Accusé en Allemagne d’antisémitisme pour avoir dressé un parallèle entre l’apartheid en Afrique du Sud et la situation des Palestiniens, l’intellectuel camerounais Achille Mbembe a reçu le soutien de plusieurs grandes figures intellectuelles.
Die Zeit, le Frankfurter Allgemeine, le Süddeutsche Zeitung... Les plus grands journaux allemands se sont saisi de la polémique : Achille Mbembe est-il antisémite ? Le philosophe, historien, politologue et penseur post-colonialiste camerounais est au cœur, depuis la mi-avril, d’une virulente polémique qui agite la sphère politico-médiatique allemande.
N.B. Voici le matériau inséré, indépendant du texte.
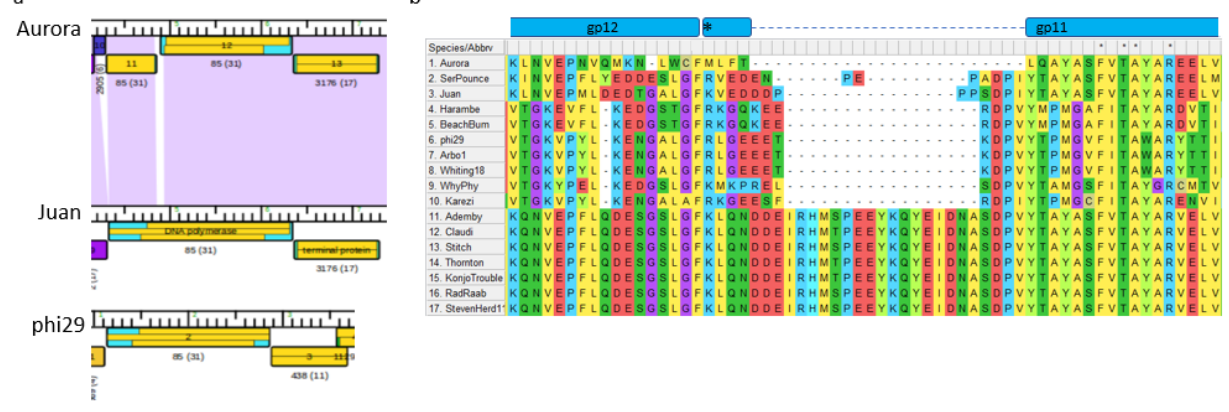
Figure 9 . Mutation in DNA polymerase sequence reveals variable region in essential enzyme. ( a ) Phamerator map of the DNA polymerase protein region of Aurora compared to Juan and phi29. Colored rectangles represent protein families and purple shading between the genomes represents Blastn homology. ( b ) Multiple sequence alignment of the deletion region in Aurora reveals this se- quence is also missing in other DNA polymerase proteins. The asterisk indicates the start methionine for the second region encoding Aurora DNA polymerase (gp 11 in panel a ).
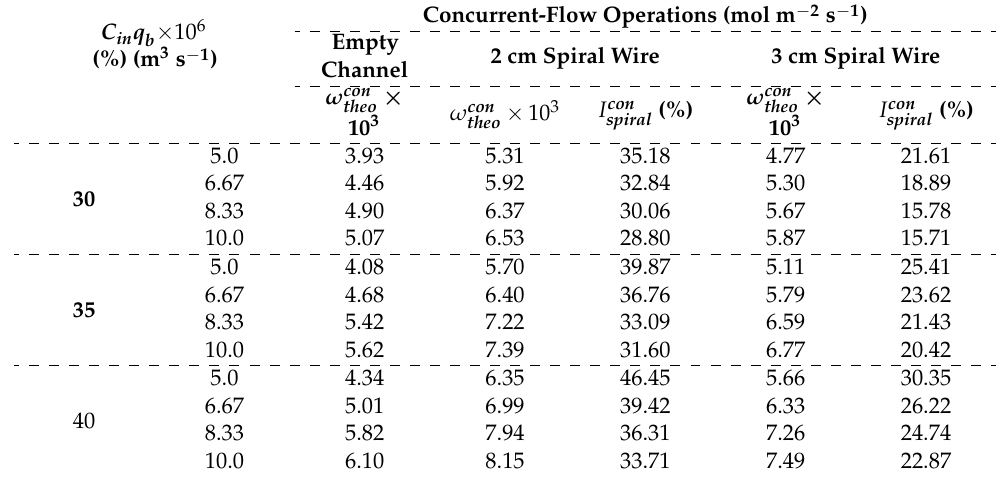
Table 2. Effects of spiral-wire pitches on absorption flux improvements. × 10 C in q b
Tout a commencé avec une lettre ouverte, signée Lorenz Deutsch, le porte-parole de la politique culturelle du groupe parlementaire FDP (Parti libéral-démocrate) au parlement de Rhénanie-du-Nord-Westphalie, demandant d’interdire à Achille Mbembe de prononcer un discours lors de la Ruhrtriennale, un important événement culturel estival — qui a depuis été annulé pour cause de pandémie de coronavirus. L’argument de l’élu centriste ? Un passage de Politiques de l’inimitié (éd. de La Découverte, 2016, publié dans une traduction allemande l’année suivante), dans lequel Mbembe, évoquant la politique de colonisation israélienne, estime qu’elle « rappelle à certains égards » l’apartheid en Afrique du Sud. Un parallèle qui, selon l’élu allemand, relève de l’antisémitisme.
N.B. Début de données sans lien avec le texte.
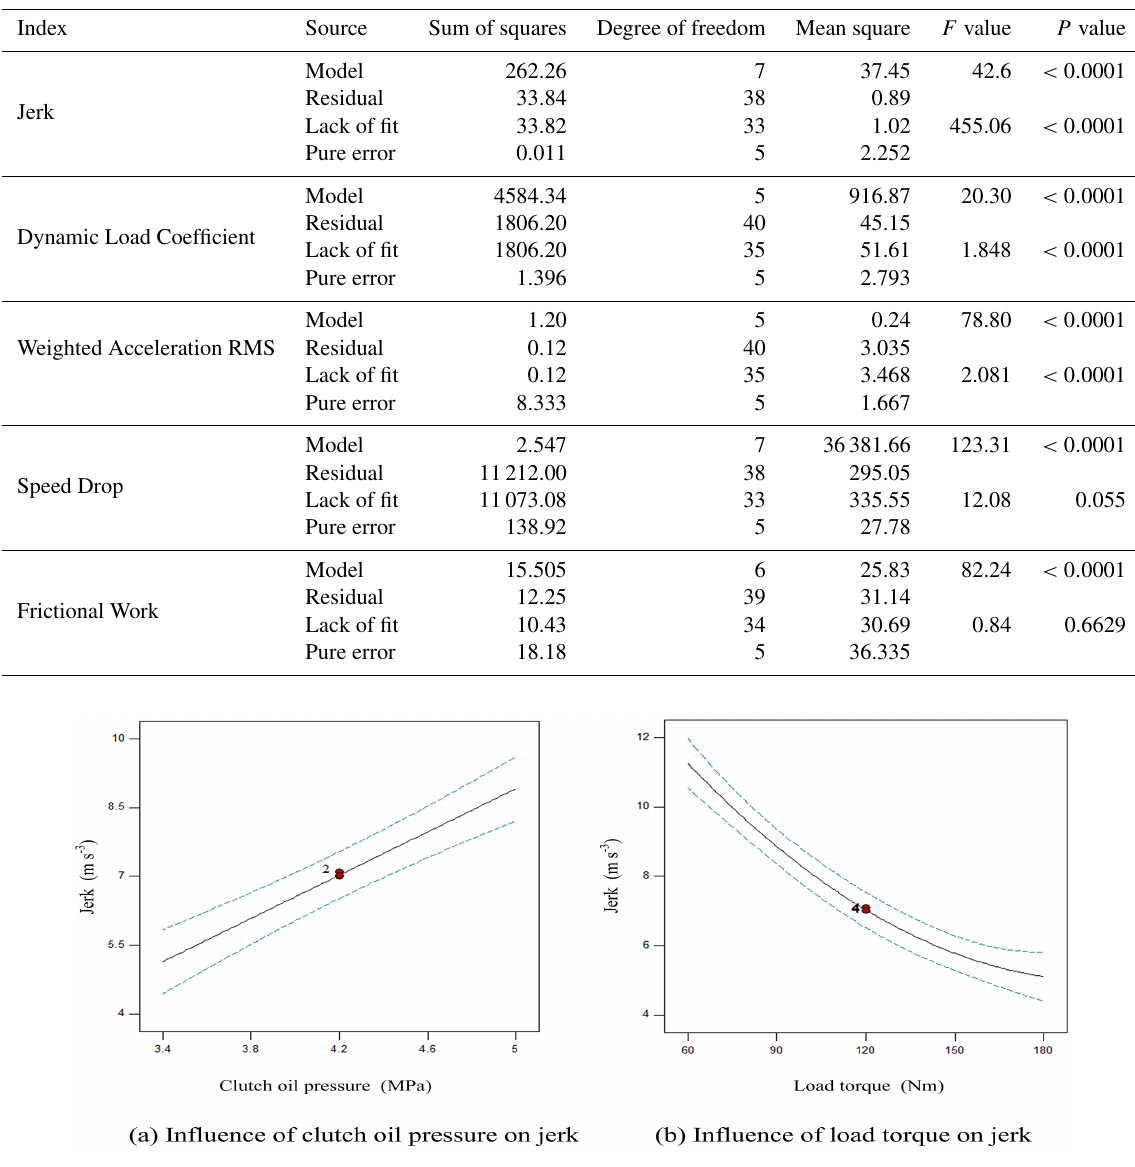
Figure 4. Single influencing factor analysis of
« Une campagne de diffamation »
Mais la polémique, qui aurait pu se cantonner aux frontières du parlement du Land de Rhénanie-du-Nord-Westphalie, a pris une ampleur nationale lorsque Felix Klein, qui dirige le Commissariat du gouvernement fédéral pour la lutte contre l’antisémitisme — créé en 2018 face à la montée des mouvements d’extrême-droite en Allemagne –, s’est fait l’écho de la demande. « Dans ses écrits universitaires, Achille Mbembe a assimilé l’État d’Israël au système d’apartheid d’Afrique du Sud, ce qui correspond à un schéma antisémite bien connu », a-t-il affirmé dans une interview, assurant que Mbembe « remet aussi en question le droit d’Israël à exister. »
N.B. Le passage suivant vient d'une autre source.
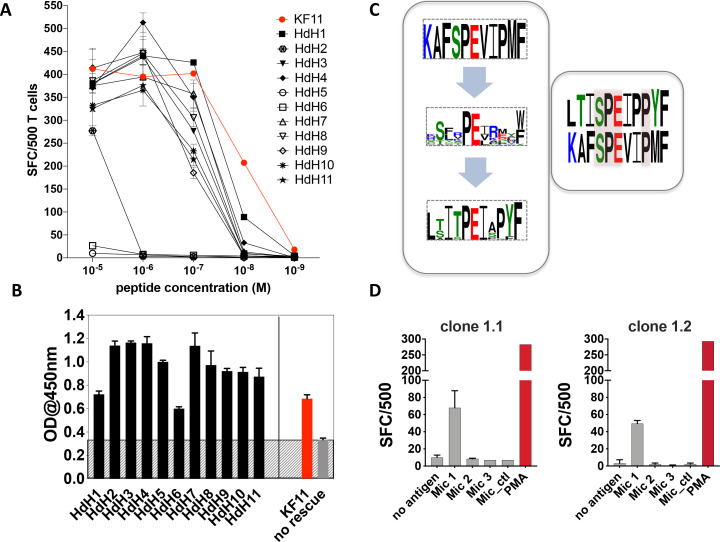
Recognition of haloacid dehydrogenase (HdH) peptides and bacterial lysate-derived antigen by AGA1-expressing T cell clones.(A) Ten non-redundant ('nr') database-mined HdH peptides with close homology to S. newyorkensis peptide (Mic 1/HdH1) were tested in an IFN-γ based ELISpot assays using an AGA1-expressing T cell clone. Peptide concentration (Molar (M)) is denoted on the X-axis and the numbers of Spot Forming Cells (SFC) per 500 cell input is displayed on the Y-axis. Responses to the KF11 epitope are noted in red. Assays were performed in duplicate (technical repeats) on two separate occasions using different peptide stock dilutions and following re-stimulation and resting of T cell clone 1.2 (biological repeats), with one representative shown here. Error bars corresponding to the Standard Error of the Mean (SEM) reported. Test peptide IDs, their origins and sequence identities are specified in Table 2. (B) Binding of the HdH peptides to HLA-B*57:01, assessed in the UV-mediated peptide exchange sandwich ELISA assay. The Y-axis denotes average absorbance readings at 450 nm and the X-axis denotes test peptides. The background corresponding to the no peptide rescue (nr) control is denoted in grey (also illustrated across the samples by grey hatching). Assays were performed in duplicate (technical repeats) on two separate occasions using different peptide stock dilutions (biological repeats, n = 2), with one representative shown here. Error bars corresponding to the Standard Error of the Mean (SEM) are reported. Test peptide IDs, their origins and sequence identities are specified in Table 2. (C) Summary of evolved peptide motifs recognised by the AGA1 TCR. Recognition beyond the original KAFSPEVIPMF (KF11) index motif is exemplified initially by the diverse peptide sequences retrieved during repeated rounds of AGA1 TCR-mediated peptide selection, with a Seq2Logo motif reported for the top 20 Round 3 evolved peptide libraries. Following evaluation of 'nr'-database derived peptides in T cell functional assays, peptides that elicited the strongest functional responses - in this case, a S. newyorkensis-derived haloacid dehydrogenase peptide -allowed further refinement of database-led search motifs and identification of related peptide that were functionally recognized by AGA1 TCR-expressing T cell clones. Amino acids shared between KF11 and the S. newyorkensis-derived Mic1/HdH1 peptide is illustrated in the smaller right panel (pink shading). (D) Recognition of bacterial cell lysates from S. newyorkensis (Mic 1), C. orthopsilosis (Mic 2), O. uli (Mic 3) and R. gnavus (control) by AGA1-expressing T cell clones 1.1 and 1.2 was tested using an IFN-γ based ELISpot assay. Bacterial cell lysates (20μg/mL) were incubated with cytokine-matured HLA-B*57:01 positive HL60 cells for 7 hours, following which T cell responses were evaluated. PMA (10ng/mL) was included as a positive control, and the background control comprised HL60 cells incubated with T cells only. Lysate identity is denoted on the X-axes and the numbers of Spot Forming Cells (SFC) per 500 cell input are displayed on the Y-axes. Assays were performed in duplicate (technical repeats, n = 2) on two separate occasions (biological repeats, n = 2) using fresh lysate stock dilutions and following re-stimulation and resting of T cell clones 1.1 and 1.2. One representative is shown.
Figure 4—source data 1.AGA1+ T cell clone 1.2 recognition of 'nr' mined HdH peptides_ELISpot data.

Figure 4—source data 2.UV-exchange HLA-B*57:01 peptide binding ELISA data for HdH peptides.

Figure 4—source data 3.Recognition of S. newyorkensis bacterial lysates by AGA1+ T cell clones 1.1 and 1.2_ELISpot data.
« En découvrant ces attaques, j’ai crû que j’allais vomir, littéralement. Puis j’ai pensé qu’il s’agissait d’un canular », déclare Achille Mbembe à Jeune Afrique. Aujourd’hui, l’intellectuel ne décolère pas face à ce qu’il qualifie de « campagne de diffamation ». Il affirme même que, la polémique prenant de l’ampleur, il a été la cible de menaces et d’insultes à caractère raciste. « Klein s’exprime a partir d’une position d’autorité, mais sur la base d’une ignorance totale des débats académiques », tance Mbembe.